Les tests menés sur les versions bêta et publique d’iOS 18 ont accentué les préoccupations au sein de nos différentes industries. Ces tests ont confirmé que cette fonctionnalité permet au minimum de :

  • Masquer tout contenu (texte, audio, vidéo) sur toutes les pages web, y compris le contenu éditorial des médias en ligne, des œuvres protégées par le droit d’auteur et des bases de données protégées, facilitant ainsi de manière considérable la manipulation de l’information en ligne et la fidélité des transactions sans information adéquate pour le consommateur, en conformité avec les lois applicables dans l’Union européenne ;
  • Cacher les plateformes de gestion du consentement (CMP) et les Consent Walls des sites web, compromettant la conformité avec la réglementation européenne sur la protection des données et affaiblissant les modèles économiques des éditeurs ;
  • Masquer toutes les formes de publicité en ligne (vidéo, native, display), parfois sans action explicite de l’utilisateur (c’est-à-dire automatiquement sur un même site après des choix similaires précédents), compromettant la mesure fiable et réelle des performances et menaçant gravement le modèle publicitaire en ligne, qui soutient une part importante de l’économie d’Internet.
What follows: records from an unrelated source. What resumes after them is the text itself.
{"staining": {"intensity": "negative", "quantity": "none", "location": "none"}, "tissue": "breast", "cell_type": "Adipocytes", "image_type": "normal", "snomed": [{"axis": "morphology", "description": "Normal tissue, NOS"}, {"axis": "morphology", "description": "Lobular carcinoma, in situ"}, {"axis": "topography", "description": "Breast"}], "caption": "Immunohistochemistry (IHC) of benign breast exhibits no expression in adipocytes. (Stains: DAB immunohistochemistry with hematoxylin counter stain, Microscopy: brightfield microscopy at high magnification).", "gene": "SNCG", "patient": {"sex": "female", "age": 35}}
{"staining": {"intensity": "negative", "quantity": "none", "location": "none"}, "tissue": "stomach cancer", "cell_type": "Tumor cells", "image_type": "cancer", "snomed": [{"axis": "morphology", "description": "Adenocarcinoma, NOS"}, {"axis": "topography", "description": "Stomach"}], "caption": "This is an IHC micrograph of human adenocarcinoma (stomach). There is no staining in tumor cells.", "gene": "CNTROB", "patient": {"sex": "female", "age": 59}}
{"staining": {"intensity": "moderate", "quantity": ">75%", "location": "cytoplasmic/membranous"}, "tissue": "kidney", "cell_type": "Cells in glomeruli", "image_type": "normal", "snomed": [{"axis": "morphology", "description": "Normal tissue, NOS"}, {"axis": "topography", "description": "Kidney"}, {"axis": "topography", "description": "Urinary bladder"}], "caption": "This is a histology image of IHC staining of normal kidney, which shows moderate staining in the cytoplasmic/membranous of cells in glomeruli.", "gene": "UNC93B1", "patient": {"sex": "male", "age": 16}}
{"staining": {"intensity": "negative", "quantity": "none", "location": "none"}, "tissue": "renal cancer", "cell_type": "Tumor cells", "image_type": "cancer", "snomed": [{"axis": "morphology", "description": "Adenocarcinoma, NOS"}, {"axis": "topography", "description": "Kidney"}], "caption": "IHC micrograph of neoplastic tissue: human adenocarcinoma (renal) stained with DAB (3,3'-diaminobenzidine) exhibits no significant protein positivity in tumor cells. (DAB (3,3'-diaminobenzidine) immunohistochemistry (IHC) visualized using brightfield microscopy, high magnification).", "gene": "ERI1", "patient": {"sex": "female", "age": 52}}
Nos découvertes surviennent à un moment où Apple n’a fourni que très peu d’informations au marché sur cette fonctionnalité, sans discussion ni préavis. Cela est d’autant plus inquiétant que d’autres rumeurs suggèrent que les fonctionnalités de « Distraction Control » pourraient bientôt être activées directement dans les paramètres du navigateur Safari.

Face à ce manque significatif d’informations et de transparence, au fait que Safari a été désigné comme un service de plateforme essentielle (CPS) dans le cadre du Digital Markets Act (DMA), et aux conséquences profondes que ces développements pourraient entraîner, les associations et membres que nous représentons envisagent activement tous les recours juridiques possibles. Ceux-ci incluent, sans s’y limiter, des actions en matière de protection des données, de liberté de la presse, de droits de propriété intellectuelle, de droits d’auteur, de marques et de réglementation de la concurrence.

Compte tenu de ces préoccupations, nous demandons instamment à Apple de suspendre le déploiement de cette fonctionnalité dans l’attente d’un examen approfondi. En outre, nous demandons l’accès à la documentation technique complète détaillant les fonctionnalités de « Distraction Control », ainsi que toute mise à jour prévue, afin de nous assurer que cette fonctionnalité respecte les lois européennes et les droits de toutes les parties prenantes, y compris les consommateurs européens.